--- Directions ---
a) In the emulator passage, return the text word for word starting at "The following are" and ending at "piracy at all.".
b) According to the emulator passage, how could sales of emulators like the Connectix VGS save companies like Sony money? Answer in one to three sentences.

--- Page excerpt ---
######

The industry has argued that emulators lead to reduced sales of the systems being emulated; in some cases, this may end up benefiting the industry. For example, Time has reported that Sony loses money on every PlayStation it sells. If this is true, and if the industry's allegation that emulators cut into system sales is true, then sales of emulators like the Connectix VGS end up saving companies like Sony money by reducing the loss that comes with the sale of every system.
Another argument (one that the PlayStation Users Group, an informal organization that supports Connectix, has advanced) is that by selling their systems at a loss, companies like Sony realize that the real money to be made in the industry comes from software sales. Again, some emulators benefit the industry here by increasing the installed user base of a system (and, consequently, by increasing the number of potential customers for the software of that system). Emulators like the VGS also increase the market for potential accessories: for example, the existence of the VGS has led one enterprising company to develop a peripheral that permits Sony PlayStation controllers to interface with a Macintosh. This peripheral has led to an increase in sales of PlayStation controllers and similar accessories, yet it would not be on the market if the VGS did not exist.
The VGS and other emulators benefit the consumer without harming the system manufacturers; in the case of the VGS, Connectix has stated, the company's emulator "gives Macintosh owners more games to choose from and PlayStation owners more choice in where they play there games" without directly harming Sony. If this is the case, the PlayStation Users Group concludes, then why is Sony suing a company that is expanding Sony's market while protecting its rights? The statement can be extended to the rest of the industry: why is the industry so wary of emulators that, in some cases, end up benefiting the industry instead of harming it?
The following are not so much arguments that emulators are legal as mitigating factors that should be considered in any final judgement:
The vast majority of emulator developers do not condone software piracy at all.
The general stance of the emulation community is that those who use emulators to run pirated software should be treated with the utmost disdain. One of the developers of the UltraHLE emulators, known as RealityMan, was quoted in Wired.com as saying that UltraHLE users who run pirated ROMs are examples of "lamers, warez scum and other low life" (to be called a "lamer" is an insult in Internet-speak). And the README file for UltraHLE states in block letters that "THE AUTHORS OF ULTRAHLE DO NOT CONDONE THE USE OF ILLEGALLY OBTAINED ROMS."

######

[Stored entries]
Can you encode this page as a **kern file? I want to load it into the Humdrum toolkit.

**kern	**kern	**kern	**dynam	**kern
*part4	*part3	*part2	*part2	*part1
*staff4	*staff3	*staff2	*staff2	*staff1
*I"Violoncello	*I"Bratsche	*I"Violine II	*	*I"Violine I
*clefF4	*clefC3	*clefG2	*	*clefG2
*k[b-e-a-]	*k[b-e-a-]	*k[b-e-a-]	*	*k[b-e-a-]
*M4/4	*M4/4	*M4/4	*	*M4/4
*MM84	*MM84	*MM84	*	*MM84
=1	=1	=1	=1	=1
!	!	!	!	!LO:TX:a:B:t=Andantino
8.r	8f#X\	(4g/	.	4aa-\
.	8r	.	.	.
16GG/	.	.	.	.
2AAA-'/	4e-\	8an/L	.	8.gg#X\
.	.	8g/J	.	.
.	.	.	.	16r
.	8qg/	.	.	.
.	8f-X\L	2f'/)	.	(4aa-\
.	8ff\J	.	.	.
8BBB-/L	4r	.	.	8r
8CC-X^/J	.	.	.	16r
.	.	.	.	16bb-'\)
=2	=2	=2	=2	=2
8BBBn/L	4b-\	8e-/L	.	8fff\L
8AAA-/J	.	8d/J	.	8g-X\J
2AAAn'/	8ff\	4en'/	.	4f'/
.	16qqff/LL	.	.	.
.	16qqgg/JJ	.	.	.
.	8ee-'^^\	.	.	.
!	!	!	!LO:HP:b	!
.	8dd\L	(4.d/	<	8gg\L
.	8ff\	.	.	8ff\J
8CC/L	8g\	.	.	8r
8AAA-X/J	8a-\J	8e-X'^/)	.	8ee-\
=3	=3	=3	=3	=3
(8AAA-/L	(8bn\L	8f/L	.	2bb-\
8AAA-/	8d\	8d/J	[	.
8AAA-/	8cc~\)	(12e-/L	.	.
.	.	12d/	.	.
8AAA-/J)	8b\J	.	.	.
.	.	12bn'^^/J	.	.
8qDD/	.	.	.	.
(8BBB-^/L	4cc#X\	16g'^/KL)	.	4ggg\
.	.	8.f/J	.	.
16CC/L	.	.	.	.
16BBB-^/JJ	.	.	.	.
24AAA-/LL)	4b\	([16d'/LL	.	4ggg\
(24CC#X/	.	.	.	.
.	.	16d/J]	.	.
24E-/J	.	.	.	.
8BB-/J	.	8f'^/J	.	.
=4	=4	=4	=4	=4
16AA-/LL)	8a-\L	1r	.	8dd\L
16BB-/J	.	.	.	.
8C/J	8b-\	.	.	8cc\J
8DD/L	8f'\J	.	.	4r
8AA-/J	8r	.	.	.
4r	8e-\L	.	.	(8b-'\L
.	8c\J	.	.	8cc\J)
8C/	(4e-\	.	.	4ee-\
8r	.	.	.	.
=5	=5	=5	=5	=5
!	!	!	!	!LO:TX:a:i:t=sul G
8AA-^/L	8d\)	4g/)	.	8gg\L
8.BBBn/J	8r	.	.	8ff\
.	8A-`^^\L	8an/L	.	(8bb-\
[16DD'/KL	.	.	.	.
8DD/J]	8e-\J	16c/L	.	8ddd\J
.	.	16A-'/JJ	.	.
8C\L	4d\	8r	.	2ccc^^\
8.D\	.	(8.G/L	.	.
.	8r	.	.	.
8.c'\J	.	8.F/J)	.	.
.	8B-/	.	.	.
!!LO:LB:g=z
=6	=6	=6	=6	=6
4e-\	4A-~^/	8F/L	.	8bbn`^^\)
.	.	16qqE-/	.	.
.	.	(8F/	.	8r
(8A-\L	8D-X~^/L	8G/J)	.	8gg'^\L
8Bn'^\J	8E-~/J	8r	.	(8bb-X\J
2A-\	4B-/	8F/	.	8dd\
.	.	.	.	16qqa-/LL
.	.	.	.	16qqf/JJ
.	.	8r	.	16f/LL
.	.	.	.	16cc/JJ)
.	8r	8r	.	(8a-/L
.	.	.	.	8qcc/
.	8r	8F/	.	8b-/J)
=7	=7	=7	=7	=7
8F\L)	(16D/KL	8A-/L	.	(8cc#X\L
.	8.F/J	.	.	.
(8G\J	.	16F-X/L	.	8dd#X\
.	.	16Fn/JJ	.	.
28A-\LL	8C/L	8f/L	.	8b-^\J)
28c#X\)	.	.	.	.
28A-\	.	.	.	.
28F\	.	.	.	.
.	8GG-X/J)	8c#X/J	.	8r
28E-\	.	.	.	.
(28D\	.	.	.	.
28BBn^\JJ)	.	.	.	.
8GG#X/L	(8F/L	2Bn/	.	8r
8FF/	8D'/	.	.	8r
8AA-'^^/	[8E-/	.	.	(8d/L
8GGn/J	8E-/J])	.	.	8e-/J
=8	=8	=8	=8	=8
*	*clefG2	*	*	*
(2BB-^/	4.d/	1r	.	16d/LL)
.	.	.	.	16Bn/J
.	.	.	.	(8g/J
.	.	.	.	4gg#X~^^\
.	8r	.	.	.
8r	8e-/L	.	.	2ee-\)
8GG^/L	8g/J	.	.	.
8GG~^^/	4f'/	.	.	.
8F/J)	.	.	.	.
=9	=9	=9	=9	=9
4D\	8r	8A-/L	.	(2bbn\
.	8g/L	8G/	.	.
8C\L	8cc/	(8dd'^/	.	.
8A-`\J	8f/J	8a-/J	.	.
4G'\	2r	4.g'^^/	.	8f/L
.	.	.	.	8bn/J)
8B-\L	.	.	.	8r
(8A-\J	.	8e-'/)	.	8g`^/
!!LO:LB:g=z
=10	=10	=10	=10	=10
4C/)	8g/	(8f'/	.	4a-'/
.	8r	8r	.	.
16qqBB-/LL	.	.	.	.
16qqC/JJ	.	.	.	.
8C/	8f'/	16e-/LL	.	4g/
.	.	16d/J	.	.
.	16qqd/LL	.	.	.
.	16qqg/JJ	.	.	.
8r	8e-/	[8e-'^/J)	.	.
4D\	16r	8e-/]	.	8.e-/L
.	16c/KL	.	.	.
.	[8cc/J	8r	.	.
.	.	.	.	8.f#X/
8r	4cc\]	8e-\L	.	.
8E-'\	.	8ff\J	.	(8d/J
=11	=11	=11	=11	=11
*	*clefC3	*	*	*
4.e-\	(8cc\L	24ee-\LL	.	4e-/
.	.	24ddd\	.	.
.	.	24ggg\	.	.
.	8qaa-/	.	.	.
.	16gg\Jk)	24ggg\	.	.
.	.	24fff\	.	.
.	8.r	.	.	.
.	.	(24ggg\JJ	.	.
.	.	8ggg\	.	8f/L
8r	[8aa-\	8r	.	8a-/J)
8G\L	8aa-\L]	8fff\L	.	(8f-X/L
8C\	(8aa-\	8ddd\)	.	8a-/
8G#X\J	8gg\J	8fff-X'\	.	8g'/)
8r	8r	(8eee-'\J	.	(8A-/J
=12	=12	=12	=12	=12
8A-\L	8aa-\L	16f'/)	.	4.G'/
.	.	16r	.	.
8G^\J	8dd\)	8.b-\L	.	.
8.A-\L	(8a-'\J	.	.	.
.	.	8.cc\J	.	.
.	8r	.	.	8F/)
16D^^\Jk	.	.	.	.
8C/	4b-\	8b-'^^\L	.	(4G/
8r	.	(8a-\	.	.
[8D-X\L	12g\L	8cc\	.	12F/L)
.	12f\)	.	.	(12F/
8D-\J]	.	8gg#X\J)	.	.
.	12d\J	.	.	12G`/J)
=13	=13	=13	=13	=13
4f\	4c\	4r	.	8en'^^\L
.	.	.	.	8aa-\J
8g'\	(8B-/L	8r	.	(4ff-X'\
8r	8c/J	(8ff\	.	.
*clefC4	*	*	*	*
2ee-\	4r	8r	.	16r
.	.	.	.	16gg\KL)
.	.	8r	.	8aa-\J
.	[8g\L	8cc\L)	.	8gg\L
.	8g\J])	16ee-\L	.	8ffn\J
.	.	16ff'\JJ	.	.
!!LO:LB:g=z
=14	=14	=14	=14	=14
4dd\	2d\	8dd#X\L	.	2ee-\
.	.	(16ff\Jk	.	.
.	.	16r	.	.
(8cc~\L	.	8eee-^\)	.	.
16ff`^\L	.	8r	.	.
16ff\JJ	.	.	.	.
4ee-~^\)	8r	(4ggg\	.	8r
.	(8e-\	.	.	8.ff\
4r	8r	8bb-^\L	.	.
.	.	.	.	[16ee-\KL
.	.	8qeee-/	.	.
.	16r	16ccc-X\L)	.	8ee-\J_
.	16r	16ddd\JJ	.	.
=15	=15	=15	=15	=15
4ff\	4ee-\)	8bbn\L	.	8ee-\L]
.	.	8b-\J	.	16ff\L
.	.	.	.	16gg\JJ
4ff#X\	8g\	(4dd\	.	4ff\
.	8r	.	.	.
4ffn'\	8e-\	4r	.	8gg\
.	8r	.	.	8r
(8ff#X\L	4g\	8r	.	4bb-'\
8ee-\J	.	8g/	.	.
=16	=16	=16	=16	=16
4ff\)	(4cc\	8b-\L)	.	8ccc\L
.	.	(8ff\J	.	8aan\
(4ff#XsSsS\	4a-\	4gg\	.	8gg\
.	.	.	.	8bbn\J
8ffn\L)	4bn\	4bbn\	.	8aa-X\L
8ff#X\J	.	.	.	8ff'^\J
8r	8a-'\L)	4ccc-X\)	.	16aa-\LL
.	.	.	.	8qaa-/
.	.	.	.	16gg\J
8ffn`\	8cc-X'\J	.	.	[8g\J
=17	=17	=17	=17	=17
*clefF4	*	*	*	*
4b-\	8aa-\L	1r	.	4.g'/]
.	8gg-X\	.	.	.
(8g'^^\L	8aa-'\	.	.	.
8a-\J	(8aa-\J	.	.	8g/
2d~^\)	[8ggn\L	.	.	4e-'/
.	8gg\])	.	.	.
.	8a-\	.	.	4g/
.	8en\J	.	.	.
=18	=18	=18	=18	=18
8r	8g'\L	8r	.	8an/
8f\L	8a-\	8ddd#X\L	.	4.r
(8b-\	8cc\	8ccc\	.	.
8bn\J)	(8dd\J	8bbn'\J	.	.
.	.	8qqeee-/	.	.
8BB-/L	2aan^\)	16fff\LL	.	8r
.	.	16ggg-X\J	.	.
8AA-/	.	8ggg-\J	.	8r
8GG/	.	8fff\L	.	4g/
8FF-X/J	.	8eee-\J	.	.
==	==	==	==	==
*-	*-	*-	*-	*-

######

--- Response list ---
a)
The following are not so much arguments that emulators are legal as mitigating factors that should be considered in any final judgement:
The vast majority of emulator developers do not condone software piracy at all.

b) Time reported that Sony loses money on every PlayStation it sells. If emulators cut into system sales as the industry claims, fewer of these money-losing systems are sold, which reduces Sony's losses.